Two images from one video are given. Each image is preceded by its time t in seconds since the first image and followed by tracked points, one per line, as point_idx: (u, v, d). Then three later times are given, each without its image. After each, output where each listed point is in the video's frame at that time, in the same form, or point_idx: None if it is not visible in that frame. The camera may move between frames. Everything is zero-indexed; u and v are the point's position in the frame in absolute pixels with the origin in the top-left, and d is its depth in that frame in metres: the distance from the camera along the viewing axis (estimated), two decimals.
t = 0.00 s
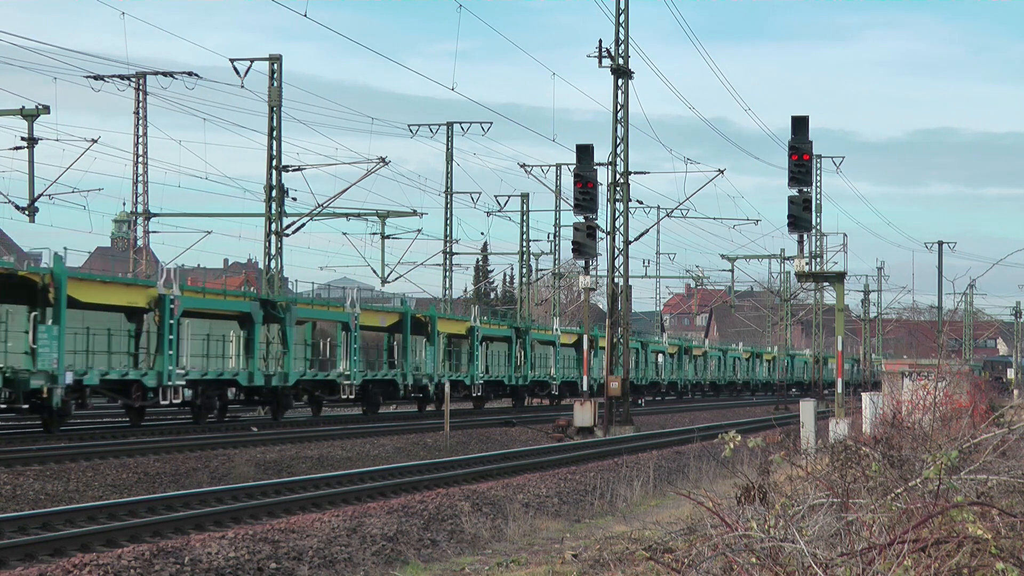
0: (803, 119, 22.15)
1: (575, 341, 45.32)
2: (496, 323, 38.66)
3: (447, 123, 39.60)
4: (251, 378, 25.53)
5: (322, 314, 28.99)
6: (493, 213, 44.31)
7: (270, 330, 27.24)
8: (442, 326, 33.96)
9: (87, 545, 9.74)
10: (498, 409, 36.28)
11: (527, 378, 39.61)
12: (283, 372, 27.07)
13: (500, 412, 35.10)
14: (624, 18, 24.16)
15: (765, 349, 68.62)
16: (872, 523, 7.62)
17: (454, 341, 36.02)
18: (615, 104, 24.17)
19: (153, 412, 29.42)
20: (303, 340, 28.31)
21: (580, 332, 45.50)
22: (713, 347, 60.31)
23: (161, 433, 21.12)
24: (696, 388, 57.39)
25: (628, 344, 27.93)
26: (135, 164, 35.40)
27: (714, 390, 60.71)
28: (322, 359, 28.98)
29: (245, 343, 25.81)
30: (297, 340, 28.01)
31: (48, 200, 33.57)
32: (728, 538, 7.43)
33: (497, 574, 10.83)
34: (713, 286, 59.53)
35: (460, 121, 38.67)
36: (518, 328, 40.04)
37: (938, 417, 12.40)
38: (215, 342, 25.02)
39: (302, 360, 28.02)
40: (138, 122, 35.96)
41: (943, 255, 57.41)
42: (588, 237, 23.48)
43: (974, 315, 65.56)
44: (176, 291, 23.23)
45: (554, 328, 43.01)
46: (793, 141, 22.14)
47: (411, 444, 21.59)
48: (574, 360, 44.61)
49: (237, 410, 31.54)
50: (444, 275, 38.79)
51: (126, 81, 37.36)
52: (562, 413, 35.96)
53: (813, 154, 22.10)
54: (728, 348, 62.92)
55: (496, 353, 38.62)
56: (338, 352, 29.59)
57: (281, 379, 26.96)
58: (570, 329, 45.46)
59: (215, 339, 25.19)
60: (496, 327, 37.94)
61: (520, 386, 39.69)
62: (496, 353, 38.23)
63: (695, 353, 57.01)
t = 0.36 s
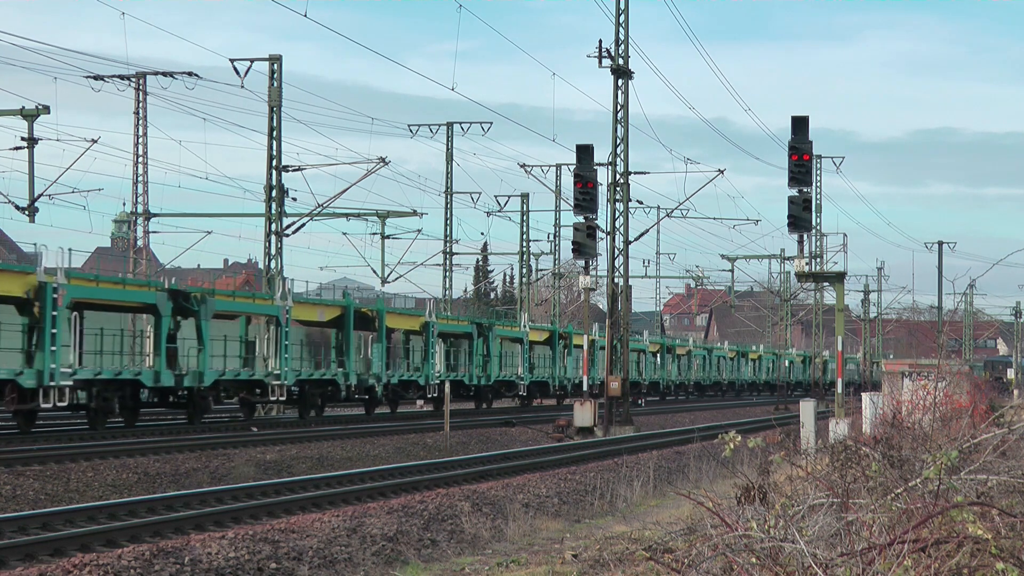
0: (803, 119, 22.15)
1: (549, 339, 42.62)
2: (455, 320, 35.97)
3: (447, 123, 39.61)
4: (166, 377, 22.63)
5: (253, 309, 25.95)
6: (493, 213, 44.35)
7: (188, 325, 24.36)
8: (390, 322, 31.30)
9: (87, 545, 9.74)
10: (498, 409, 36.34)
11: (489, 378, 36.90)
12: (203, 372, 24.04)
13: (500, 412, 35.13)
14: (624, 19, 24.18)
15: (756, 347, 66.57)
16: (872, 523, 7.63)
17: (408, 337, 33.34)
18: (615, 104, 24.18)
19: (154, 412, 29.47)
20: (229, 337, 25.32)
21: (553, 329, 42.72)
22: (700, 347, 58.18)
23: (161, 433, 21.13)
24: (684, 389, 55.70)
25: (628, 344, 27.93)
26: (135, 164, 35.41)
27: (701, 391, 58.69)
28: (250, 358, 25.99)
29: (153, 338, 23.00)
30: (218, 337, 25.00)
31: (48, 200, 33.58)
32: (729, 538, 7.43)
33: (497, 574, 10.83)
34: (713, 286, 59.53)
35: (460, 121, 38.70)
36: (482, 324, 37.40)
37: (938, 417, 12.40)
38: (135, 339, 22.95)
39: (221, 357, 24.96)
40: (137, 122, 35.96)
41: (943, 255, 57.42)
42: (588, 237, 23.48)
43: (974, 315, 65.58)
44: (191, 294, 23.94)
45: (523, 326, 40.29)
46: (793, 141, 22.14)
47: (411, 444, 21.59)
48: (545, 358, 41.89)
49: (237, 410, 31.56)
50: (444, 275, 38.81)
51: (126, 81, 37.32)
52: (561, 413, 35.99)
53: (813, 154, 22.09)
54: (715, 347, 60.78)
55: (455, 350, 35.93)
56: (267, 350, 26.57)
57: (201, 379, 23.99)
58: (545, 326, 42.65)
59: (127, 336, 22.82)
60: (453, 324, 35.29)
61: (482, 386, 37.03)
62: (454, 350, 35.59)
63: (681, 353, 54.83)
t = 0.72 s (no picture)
0: (802, 119, 22.16)
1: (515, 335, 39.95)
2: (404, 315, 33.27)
3: (447, 123, 39.66)
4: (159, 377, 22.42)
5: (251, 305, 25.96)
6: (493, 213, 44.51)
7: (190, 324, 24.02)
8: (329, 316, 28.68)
9: (87, 545, 9.74)
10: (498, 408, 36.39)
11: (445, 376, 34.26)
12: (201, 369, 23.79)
13: (499, 412, 35.15)
14: (624, 18, 24.19)
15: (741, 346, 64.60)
16: (872, 523, 7.63)
17: (354, 333, 30.80)
18: (615, 104, 24.20)
19: (154, 412, 29.52)
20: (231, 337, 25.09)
21: (519, 324, 39.98)
22: (685, 345, 56.15)
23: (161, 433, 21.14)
24: (678, 389, 55.02)
25: (628, 344, 27.92)
26: (135, 164, 35.44)
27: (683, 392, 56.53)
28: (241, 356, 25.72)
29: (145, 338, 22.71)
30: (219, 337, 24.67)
31: (49, 200, 33.60)
32: (728, 538, 7.43)
33: (497, 574, 10.83)
34: (713, 286, 59.54)
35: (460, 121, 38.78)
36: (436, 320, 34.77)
37: (938, 417, 12.39)
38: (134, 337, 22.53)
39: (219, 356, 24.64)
40: (138, 123, 35.97)
41: (943, 255, 57.44)
42: (588, 237, 23.48)
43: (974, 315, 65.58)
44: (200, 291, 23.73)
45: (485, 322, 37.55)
46: (793, 141, 22.14)
47: (411, 444, 21.58)
48: (510, 355, 39.12)
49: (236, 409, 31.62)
50: (444, 275, 38.83)
51: (126, 81, 37.25)
52: (561, 413, 36.03)
53: (813, 154, 22.10)
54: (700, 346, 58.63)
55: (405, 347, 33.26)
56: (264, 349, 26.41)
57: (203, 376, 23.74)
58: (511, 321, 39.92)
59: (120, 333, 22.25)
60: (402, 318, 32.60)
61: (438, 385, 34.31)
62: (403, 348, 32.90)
63: (666, 352, 52.71)
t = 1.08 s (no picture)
0: (803, 119, 22.15)
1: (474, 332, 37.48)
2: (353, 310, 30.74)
3: (447, 123, 39.67)
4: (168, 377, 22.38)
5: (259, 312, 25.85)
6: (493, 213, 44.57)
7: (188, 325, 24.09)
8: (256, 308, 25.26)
9: (87, 545, 9.74)
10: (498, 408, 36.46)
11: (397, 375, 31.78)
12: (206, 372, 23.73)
13: (499, 412, 35.20)
14: (624, 18, 24.18)
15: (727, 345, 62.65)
16: (872, 523, 7.63)
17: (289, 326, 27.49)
18: (615, 104, 24.20)
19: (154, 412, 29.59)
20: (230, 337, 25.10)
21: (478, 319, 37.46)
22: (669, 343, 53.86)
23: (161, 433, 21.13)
24: (678, 389, 54.94)
25: (628, 344, 27.91)
26: (134, 164, 35.44)
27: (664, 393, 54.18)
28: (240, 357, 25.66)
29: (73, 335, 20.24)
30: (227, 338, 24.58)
31: (48, 200, 33.59)
32: (728, 538, 7.44)
33: (497, 574, 10.83)
34: (713, 286, 59.55)
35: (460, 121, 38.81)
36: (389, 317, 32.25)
37: (937, 416, 12.39)
38: (144, 337, 22.11)
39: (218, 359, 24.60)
40: (137, 123, 35.97)
41: (943, 255, 57.45)
42: (588, 237, 23.48)
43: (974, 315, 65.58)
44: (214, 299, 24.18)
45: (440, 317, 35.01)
46: (793, 141, 22.14)
47: (411, 444, 21.58)
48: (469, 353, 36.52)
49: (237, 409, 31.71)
50: (443, 275, 38.83)
51: (126, 80, 37.22)
52: (561, 413, 36.07)
53: (813, 154, 22.10)
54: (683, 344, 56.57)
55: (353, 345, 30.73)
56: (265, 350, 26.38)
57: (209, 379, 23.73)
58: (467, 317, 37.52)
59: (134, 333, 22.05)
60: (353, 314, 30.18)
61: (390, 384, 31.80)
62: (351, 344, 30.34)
63: (649, 351, 50.47)
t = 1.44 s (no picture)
0: (803, 119, 22.17)
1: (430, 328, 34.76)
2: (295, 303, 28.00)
3: (447, 123, 39.68)
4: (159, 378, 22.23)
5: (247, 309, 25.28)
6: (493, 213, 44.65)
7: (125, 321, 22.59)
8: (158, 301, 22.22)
9: (87, 545, 9.75)
10: (498, 407, 36.55)
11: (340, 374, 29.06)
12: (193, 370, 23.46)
13: (499, 412, 35.25)
14: (624, 18, 24.17)
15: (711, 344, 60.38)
16: (872, 523, 7.64)
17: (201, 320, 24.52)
18: (615, 104, 24.20)
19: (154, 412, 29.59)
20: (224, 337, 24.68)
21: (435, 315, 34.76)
22: (652, 341, 51.27)
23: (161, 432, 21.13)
24: (677, 389, 54.99)
25: (628, 343, 27.91)
26: (134, 164, 35.46)
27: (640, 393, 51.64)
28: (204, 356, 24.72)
29: None
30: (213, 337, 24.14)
31: (48, 200, 33.57)
32: (728, 538, 7.45)
33: (497, 574, 10.82)
34: (713, 286, 59.56)
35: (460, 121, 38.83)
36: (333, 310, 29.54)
37: (937, 416, 12.38)
38: (26, 332, 19.77)
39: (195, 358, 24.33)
40: (138, 123, 35.97)
41: (943, 255, 57.48)
42: (588, 237, 23.48)
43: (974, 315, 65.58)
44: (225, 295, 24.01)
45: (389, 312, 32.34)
46: (793, 141, 22.15)
47: (411, 444, 21.58)
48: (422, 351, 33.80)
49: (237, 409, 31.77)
50: (443, 275, 38.84)
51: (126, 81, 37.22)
52: (561, 413, 36.11)
53: (813, 154, 22.11)
54: (666, 342, 54.29)
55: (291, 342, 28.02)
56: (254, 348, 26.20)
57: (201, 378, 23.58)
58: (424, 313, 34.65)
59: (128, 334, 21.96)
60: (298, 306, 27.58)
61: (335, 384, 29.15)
62: (292, 341, 27.66)
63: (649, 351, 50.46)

+---+

Among the lines above, find the one with "15: (711, 344, 60.38)" and the one with "48: (422, 351, 33.80)". Quote both and everything between them, exactly.

15: (711, 344, 60.38)
16: (872, 523, 7.64)
17: (201, 320, 24.52)
18: (615, 104, 24.20)
19: (154, 412, 29.59)
20: (224, 337, 24.68)
21: (435, 315, 34.76)
22: (652, 341, 51.27)
23: (161, 432, 21.13)
24: (677, 389, 54.99)
25: (628, 343, 27.91)
26: (134, 164, 35.46)
27: (640, 393, 51.64)
28: (204, 356, 24.72)
29: None
30: (213, 337, 24.14)
31: (48, 200, 33.57)
32: (728, 538, 7.45)
33: (497, 574, 10.82)
34: (713, 286, 59.56)
35: (460, 121, 38.83)
36: (333, 310, 29.54)
37: (937, 416, 12.38)
38: (26, 332, 19.77)
39: (195, 358, 24.33)
40: (138, 123, 35.97)
41: (943, 255, 57.48)
42: (588, 237, 23.48)
43: (974, 315, 65.58)
44: (225, 295, 24.01)
45: (389, 312, 32.34)
46: (793, 141, 22.15)
47: (411, 444, 21.58)
48: (422, 351, 33.80)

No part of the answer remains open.